▸ **What to do**
a) Answer these questions from the British Virgin Islands passage below, one answer per line:
(i) According to the passage, how far north of the Equator should a tropical location be for burgeoning coral and fish life?
(ii) What one additional thing does the passage say divers will probably want?
(iii) Where does the passage say all of those requirements are satisfied?
b) In the British Virgin Islands passage below, copy word for word the part from "Ask traveling divers" up to and including "British Virgin Islands.".

▸ **Text passage**
British Virgin Islands
Goldilocks may not have been open-water certified, but she had a diver's mentality.
Ask traveling divers to describe their ideal Caribbean destination, and they'll probably have a host of things that they want to find "just right" a tropical location (less than 25 degrees north of the Equator) for burgeoning coral and fish life, a country where English is spoken without a phrasebook and dollars are accepted at par, seas with low tidal flow for gentle currents, a place where the best dive sites are shallow enough to allow ample bottom time, where the visibility is impressive, the water is blue and the landscape postcard-beautiful, and where it's still possible to find a deserted beach for a picnic lunch.
Oh and shipwrecks. They'll probably want shipwrecks.
Discerning divers will find every single one of those requirements satisfied to "just right" proportions in the British Virgin Islands.

▸ **Data under study**
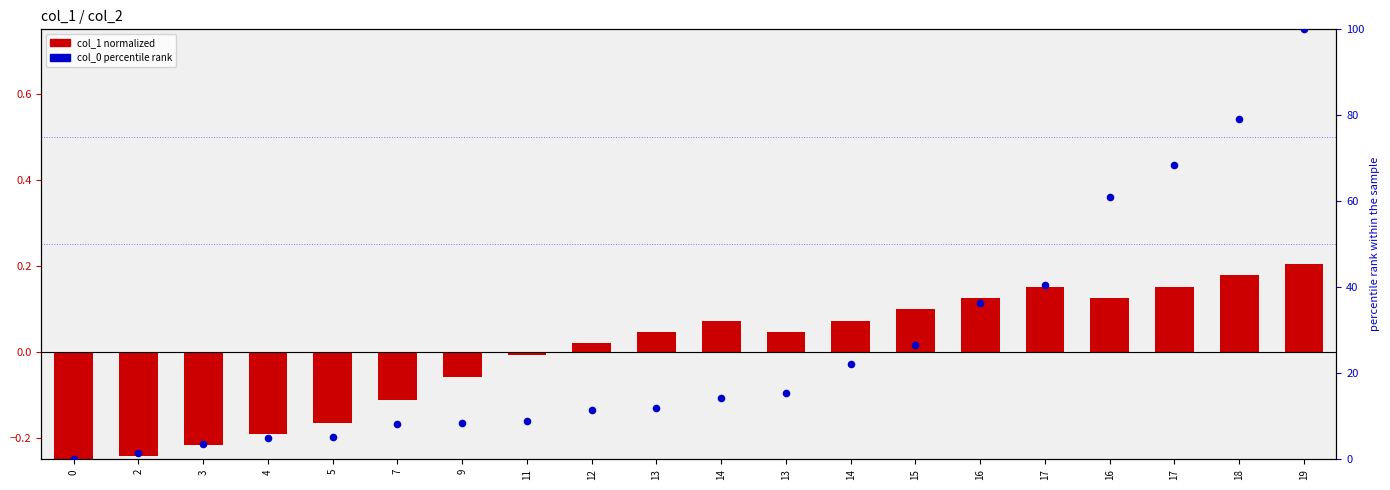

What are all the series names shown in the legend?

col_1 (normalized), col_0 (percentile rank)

---

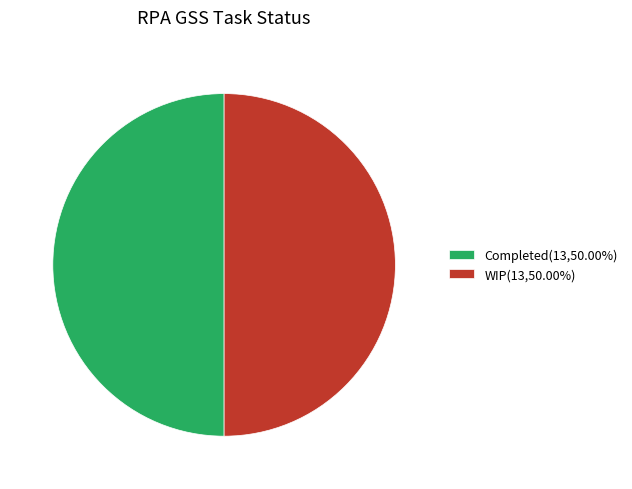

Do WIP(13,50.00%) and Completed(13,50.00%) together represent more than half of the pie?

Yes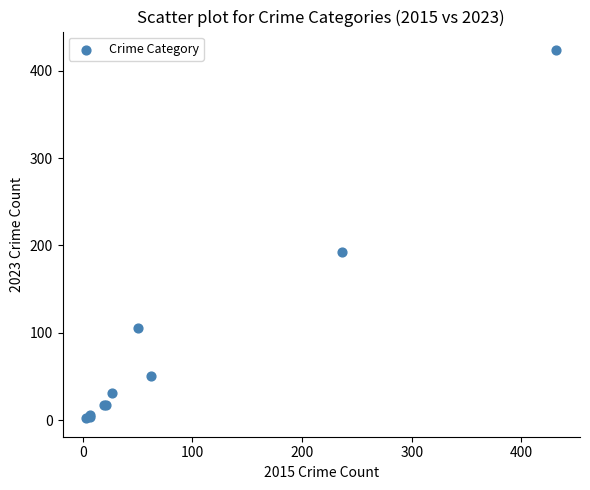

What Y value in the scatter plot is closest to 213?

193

▸ **List of solutions**
a)
(i) Less than 25 degrees north of the Equator.
(ii) Shipwrecks.
(iii) In the British Virgin Islands.

b)
Ask traveling divers to describe their ideal Caribbean destination, and they'll probably have a host of things that they want to find "just right" a tropical location (less than 25 degrees north of the Equator) for burgeoning coral and fish life, a country where English is spoken without a phrasebook and dollars are accepted at par, seas with low tidal flow for gentle currents, a place where the best dive sites are shallow enough to allow ample bottom time, where the visibility is impressive, the water is blue and the landscape postcard-beautiful, and where it's still possible to find a deserted beach for a picnic lunch.
Oh and shipwrecks. They'll probably want shipwrecks.
Discerning divers will find every single one of those requirements satisfied to "just right" proportions in the British Virgin Islands.